I had a phone call yesterday from a member of our community asking me if I'd booked him a place at the Annual Meetings. I hadn't. The last discussion at a meeting at the end of January was for him to discuss with someone else about sharing our delegate allocation and for them to get on with it. A previous treasurer had done Annual Meetings bookings some years ago - but I am not the Treasurer. He asked if I would now do the booking if the days were sorted out with this other man - I said that I wouldn't as they were perfectly capable of doing this themselves. The conversation then went onto general things - how was I? - tired - you always look tired, you do too much, you have to learn to say 'no' - well I have done that in this conversation haven't I? The irony was not lost.
The previous week I had been at a sub-committee meeting as a visitor - it focuses on the building and I have avoided full-time involvement (because I do too much!). Anyway I had found it quite difficult to follow what works needed doing, which needed planning permission and which pots of funding could be used for what. So prior to the meeting I had put my understanding of the work to be done in tables and emailed these to people asking people to amend them to accurately reflect the situation. One person printed them off, wrote his comments and sent the documents to me. At the meeting I said that this really wasn't very helpful as the expectation seemed to be that I would have to type this person's comments in.
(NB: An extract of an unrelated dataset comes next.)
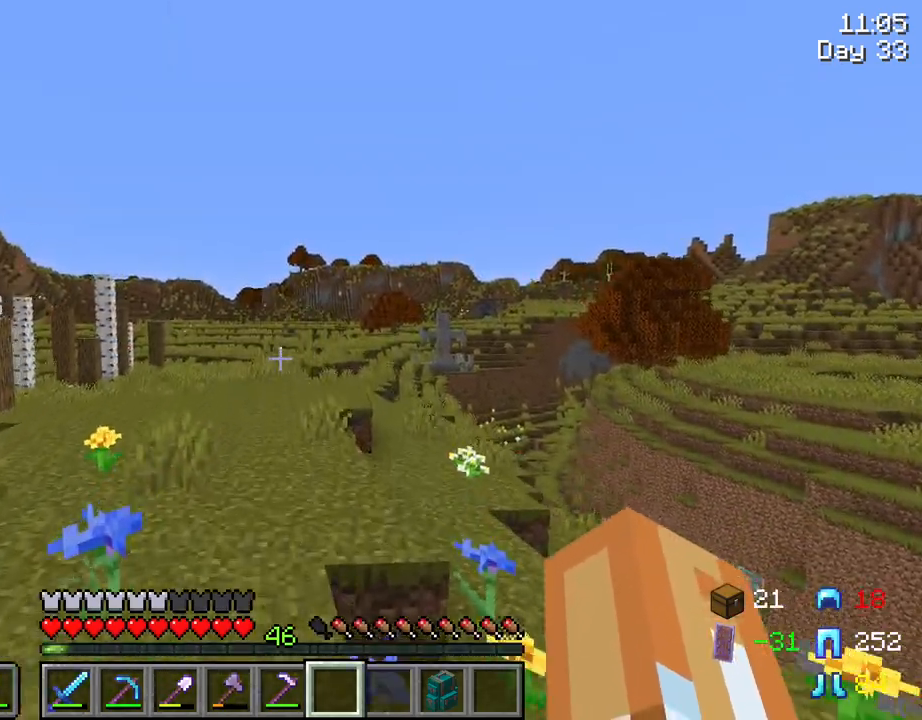
{"keys": ["space", "w"], "mouse": [], "mouse_move": "still", "events": [[50, "space", "down"]]}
I have already had similar conversations when I get handwritten stuff for the newsletter. The best bit was when I was told that I was now the only person who had these tables with these comments as if somehow I had engineered this.
Last year we had a meeting when someone suggested that we send a letter to support a campaign. I then asked who would do this. Someone said that as I was secretary that I should do this. I responded that just because I was secretary did not mean that everything that needed writing was my job and that I already had enough to do. No-one else came forward so the letter wasn't written.
On Sunday at a brief after-service meeting we had an issue with minutes. Although I am the secretary I am not the minute secretary and she was away. No-one said that they would do them so the chair agreed to note agreed actions. In the longer term we said that we would get a minute book. Someone volunteered to take notes during the meeting if the minutes secretary was not there. I volunteered to scan the notes in and send them round. Someone else suggested that we do this for three months to see if it works better (including being quicker) than our current system. This might not be ideal but it might actually work for us.
And the point of all this? If there is someone(s) in your congregation that you are concerned about because you think that they do too much - don't expect them to give up something that doesn't impact on you to make their life easier. Encourage them to give up something that does impact on you. Take some of their burden away or at the very least don't add to it. And if you are the one who does a lot do try very kindly but firmly to tell people that you won't do whatever it is, that either they can do it, someone else has to do it, you pay someone to do it or it doesn't get done.
At some point I want to identify the work that needs doing to run our community and to detail who does what and when. It is difficult in small communities which have no paid administrative staff. At some point this may become a problem and if it does it needs working through - like our minute book. We need to find solutions, which may not be ideal, but have a chance of working and of saving someone a job.
Ultimately if we are building community then we all have our overalls on at times - we all have to put some time and effort in. We also have to appreciate that somethings might not happen because although we may have the will, we don't have the wherewithal - not enough time, energy or ability. As ever we have to recognise that we are all in this together.